The same is true for CPU utilization. If a particular user is asking for 16 cores or a complete node (exclusive access) yet their application load is low, it might be a sign that they are having application trouble. It would be good to talk to them about what they're doing so that you can make things better - running more jobs, running jobs faster, etc. It can also help you find users who are asking for lots of cores, yet their application is purely serial. You can teach them how to ask for 1 core or determine the amount of memory they need (select the minimum number of cores to meet the required memory).

This last point can also help you in architecting or re-architecting the system. If it seems that a large number of users are only utilizing a single core, yet resources are schedule on a "per node" basis, perhaps you want to switch that to a "per core" basis.

You might even want to consider creating an on-premise cloud for these users so they can spin up an instance that has the needed amount of cores and memory. Then the users can get exactly what they want. However, you will likely have to help the users determine how many cores and how much memory they need.

Speaking of re-architecting, examining the sorted list of application usage can help you determine which apps to focus on for the next system or perhaps helping better educate users on how to efficiently use the system. For example, let's assume that an application like NAMD is the most popular application used by far. Knowing this, you could spend some time optimizing the NAMD build to improve performance. Since it's the most used application, even small improvements in performance will help the overall system utilization.
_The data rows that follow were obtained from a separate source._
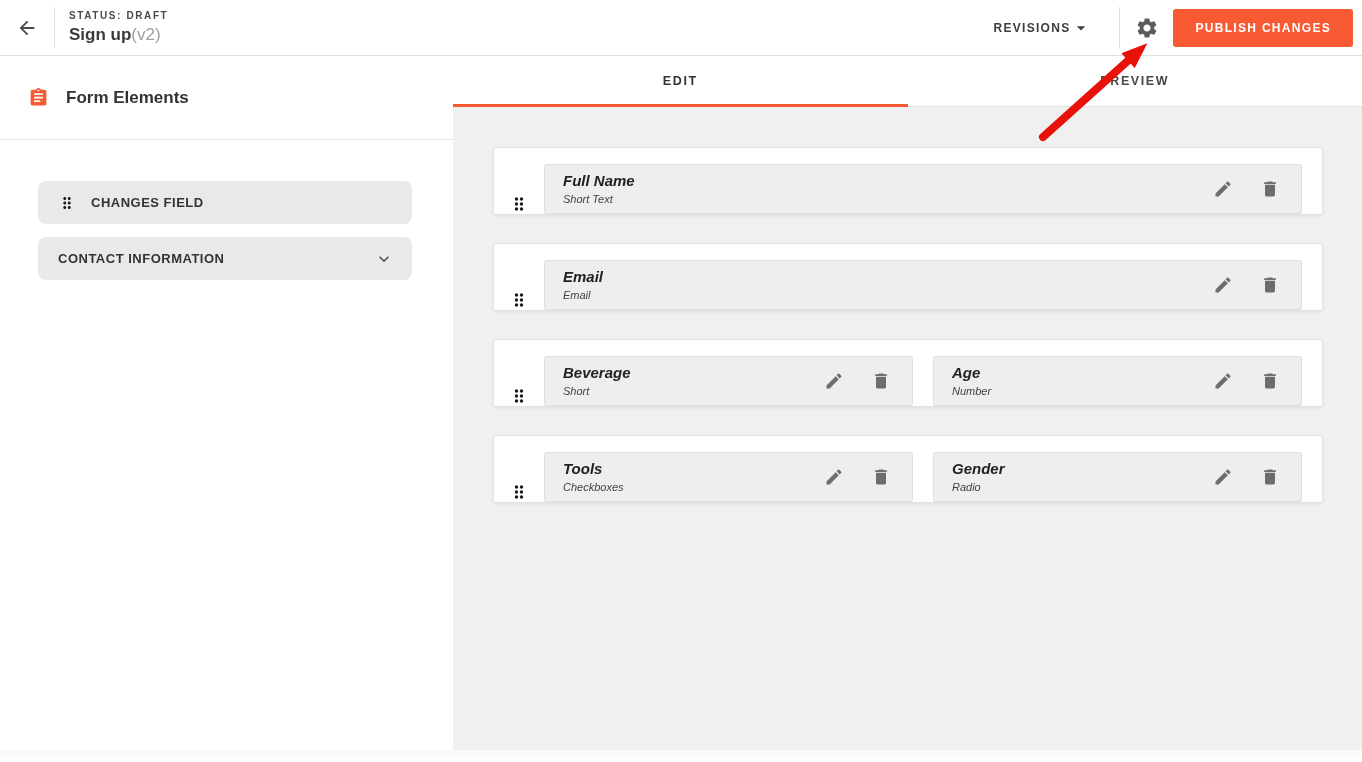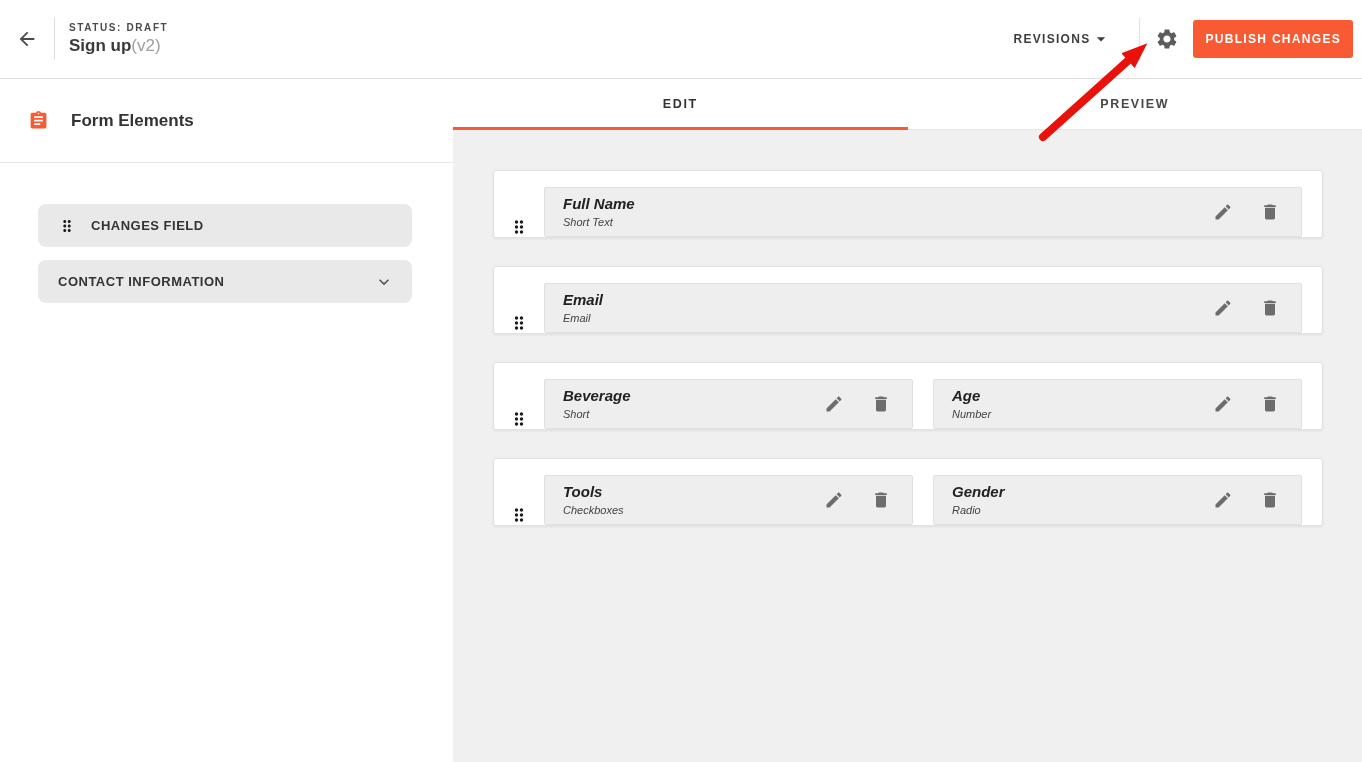--- a/index.html
+++ b/index.html
@@ -6,41 +6,41 @@
     --accent:#f85b33;
     --annotation:#e8120b;
     --canvas:#f0f0f0;
   }
   *{box-sizing:border-box;}
   html,body{margin:0;padding:0;width:1362px;height:762px;overflow:hidden;
     background:#fff;font-family:"Liberation Sans",sans-serif;-webkit-font-smoothing:antialiased;}
   button{font-family:inherit;cursor:pointer;}
 
   
-  .topbar{height:79px;background:#fff;border-bottom:1px solid #e0e0e0;
+  .topbar{height:56px;background:#fff;border-bottom:1px solid #e0e0e0;
     display:flex;align-items:center;position:relative;z-index:5;}
   .back-btn{width:54px;height:60px;background:none;border:none;color:#4a4a4a;
     display:flex;align-items:center;justify-content:center;padding:0;}
   .vdiv{width:1px;height:42px;background:#e0e0e0;flex:0 0 1px;}
   .title-block{margin-left:14px;line-height:1.15;}
   .status-label{font-size:10px;letter-spacing:1.6px;font-weight:700;color:#4b4b4b;}
   .title-row{font-size:17px;font-weight:600;color:#3a3a3a;margin-top:3px;}
   .title-version{color:#9e9e9e;font-weight:400;}
   .topbar-spacer{flex:1;}
   .revisions-btn{display:flex;align-items:center;gap:1px;background:none;border:none;
     font-size:12px;letter-spacing:1.3px;font-weight:600;color:#3d3d3d;margin-right:24px;padding:6px 4px;}
   .gear-btn{background:none;border:none;color:#5c5c5c;padding:0;margin:0 14px 0 15px;display:flex;}
   .publish-btn{background:var(--accent);border:none;border-radius:3px;color:#fff;
-    font-size:12px;letter-spacing:1.3px;font-weight:600;padding:12px 12px;margin-right:9px;}
+    font-size:12px;letter-spacing:1.3px;font-weight:600;padding:12px 22px;margin-right:9px;}
 
   
   .body-row{display:flex;height:694px;}
   .sidebar{width:453px;background:#fff;flex:0 0 453px;display:flex;flex-direction:column;}
   .sidebar-header{height:84px;border-bottom:1px solid #e8e8e8;display:flex;align-items:center;
-    padding-left:28px;gap:22px;font-size:17px;font-weight:600;color:#333;}
+    padding-left:28px;gap:17px;font-size:17px;font-weight:600;color:#333;}
   .clipboard-icon{color:var(--accent);display:flex;}
   .sidebar-list{padding:41px 41px 0 38px;display:flex;flex-direction:column;gap:13px;}
   .pill{height:43px;background:#e9e9e9;border-radius:8px;display:flex;align-items:center;
     padding:0 18px 0 20px;font-size:13px;letter-spacing:.5px;font-weight:600;color:#333;cursor:pointer;}
   .pill .drag-ic{color:#1c1c1c;display:flex;margin-right:15px;}
   .pill.spread{justify-content:space-between;}
   .chev{color:#555;display:flex;}
 
   
   .main{flex:1;display:flex;flex-direction:column;background:var(--canvas);}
Another example, assuming NAMD again, is what system resources are used. For example, you may have some GPUs in your system, yet your users are not utilizing them for their NAMD jobs. A little education for the users and all of a sudden the run time for NAMD drops significantly because they can start using the GPUs.

Conversely, if you don't have GPUs, and the top applications can take advantage of them, then you might want to consider adding GPU enabled nodes either to the current system or to a new one. You have the data and the analysis that supports using GPUs and you could even estimate the utilization of the GPUs.

I hope you're seeing the usefulness of having all of this data available because you're a good lumberjack. But being a lumberjack is not everything - you need to be a vegan as well and think on multiple levels and in multiple dimensions. Sysadmins that can do this are simply amazing - both management and the users love them.

Summary

These last two articles have been a little esoteric in that very little code has been listed. However, the concepts contained in the articles are extremely important. Understanding your customers, the users and management as well as yourself, is the key to being the best possible admin. After that, thinking like a lumberjack to gather data, and then thinking like a vegan to analyze and interpret the data are the steps you need to take.